[begin Extracted entries]

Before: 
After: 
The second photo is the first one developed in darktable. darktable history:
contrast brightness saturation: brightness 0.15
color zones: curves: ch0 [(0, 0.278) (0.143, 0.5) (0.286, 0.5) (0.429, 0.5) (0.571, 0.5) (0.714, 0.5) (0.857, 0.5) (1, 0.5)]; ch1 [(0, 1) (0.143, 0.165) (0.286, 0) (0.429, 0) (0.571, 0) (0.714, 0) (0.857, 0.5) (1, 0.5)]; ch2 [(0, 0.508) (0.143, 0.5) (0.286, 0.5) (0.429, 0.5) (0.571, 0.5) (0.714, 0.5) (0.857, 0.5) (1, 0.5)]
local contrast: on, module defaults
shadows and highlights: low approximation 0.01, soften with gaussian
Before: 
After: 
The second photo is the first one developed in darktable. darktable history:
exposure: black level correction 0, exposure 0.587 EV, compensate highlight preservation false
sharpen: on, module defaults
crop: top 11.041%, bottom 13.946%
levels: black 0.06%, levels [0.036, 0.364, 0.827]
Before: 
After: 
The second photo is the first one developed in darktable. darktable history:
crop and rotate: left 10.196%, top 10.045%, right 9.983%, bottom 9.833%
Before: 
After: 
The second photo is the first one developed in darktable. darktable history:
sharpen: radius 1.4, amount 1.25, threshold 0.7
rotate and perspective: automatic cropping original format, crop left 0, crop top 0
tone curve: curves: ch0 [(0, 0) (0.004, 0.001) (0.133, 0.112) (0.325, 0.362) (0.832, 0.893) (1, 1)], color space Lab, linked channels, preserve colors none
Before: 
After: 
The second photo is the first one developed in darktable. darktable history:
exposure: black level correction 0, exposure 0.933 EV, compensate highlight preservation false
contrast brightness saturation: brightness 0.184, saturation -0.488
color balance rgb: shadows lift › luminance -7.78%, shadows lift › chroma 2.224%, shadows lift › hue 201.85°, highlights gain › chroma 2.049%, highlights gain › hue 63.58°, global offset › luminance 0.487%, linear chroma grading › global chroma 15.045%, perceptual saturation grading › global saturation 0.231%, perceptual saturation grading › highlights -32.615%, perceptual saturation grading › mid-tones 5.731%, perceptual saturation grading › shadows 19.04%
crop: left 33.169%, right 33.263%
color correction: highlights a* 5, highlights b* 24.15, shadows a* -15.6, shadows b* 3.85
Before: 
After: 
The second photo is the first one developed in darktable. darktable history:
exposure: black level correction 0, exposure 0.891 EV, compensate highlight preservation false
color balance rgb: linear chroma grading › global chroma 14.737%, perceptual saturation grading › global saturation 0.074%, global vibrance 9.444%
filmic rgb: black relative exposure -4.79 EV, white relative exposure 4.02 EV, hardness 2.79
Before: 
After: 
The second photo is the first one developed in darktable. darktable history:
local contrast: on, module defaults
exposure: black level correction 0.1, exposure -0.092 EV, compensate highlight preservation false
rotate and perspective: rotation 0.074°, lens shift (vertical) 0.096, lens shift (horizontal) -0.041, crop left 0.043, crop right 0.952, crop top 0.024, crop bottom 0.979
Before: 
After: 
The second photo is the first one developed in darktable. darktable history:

[end Extracted entries]

Reproduce the listing verbatim from its first line through the line containing "tone curve: curves: ch0", including both of those lines.

Before: 
After: 
The second photo is the first one developed in darktable. darktable history:
contrast brightness saturation: brightness 0.15
color zones: curves: ch0 [(0, 0.278) (0.143, 0.5) (0.286, 0.5) (0.429, 0.5) (0.571, 0.5) (0.714, 0.5) (0.857, 0.5) (1, 0.5)]; ch1 [(0, 1) (0.143, 0.165) (0.286, 0) (0.429, 0) (0.571, 0) (0.714, 0) (0.857, 0.5) (1, 0.5)]; ch2 [(0, 0.508) (0.143, 0.5) (0.286, 0.5) (0.429, 0.5) (0.571, 0.5) (0.714, 0.5) (0.857, 0.5) (1, 0.5)]
local contrast: on, module defaults
shadows and highlights: low approximation 0.01, soften with gaussian
Before: 
After: 
The second photo is the first one developed in darktable. darktable history:
exposure: black level correction 0, exposure 0.587 EV, compensate highlight preservation false
sharpen: on, module defaults
crop: top 11.041%, bottom 13.946%
levels: black 0.06%, levels [0.036, 0.364, 0.827]
Before: 
After: 
The second photo is the first one developed in darktable. darktable history:
crop and rotate: left 10.196%, top 10.045%, right 9.983%, bottom 9.833%
Before: 
After: 
The second photo is the first one developed in darktable. darktable history:
sharpen: radius 1.4, amount 1.25, threshold 0.7
rotate and perspective: automatic cropping original format, crop left 0, crop top 0
tone curve: curves: ch0 [(0, 0) (0.004, 0.001) (0.133, 0.112) (0.325, 0.362) (0.832, 0.893) (1, 1)], color space Lab, linked channels, preserve colors none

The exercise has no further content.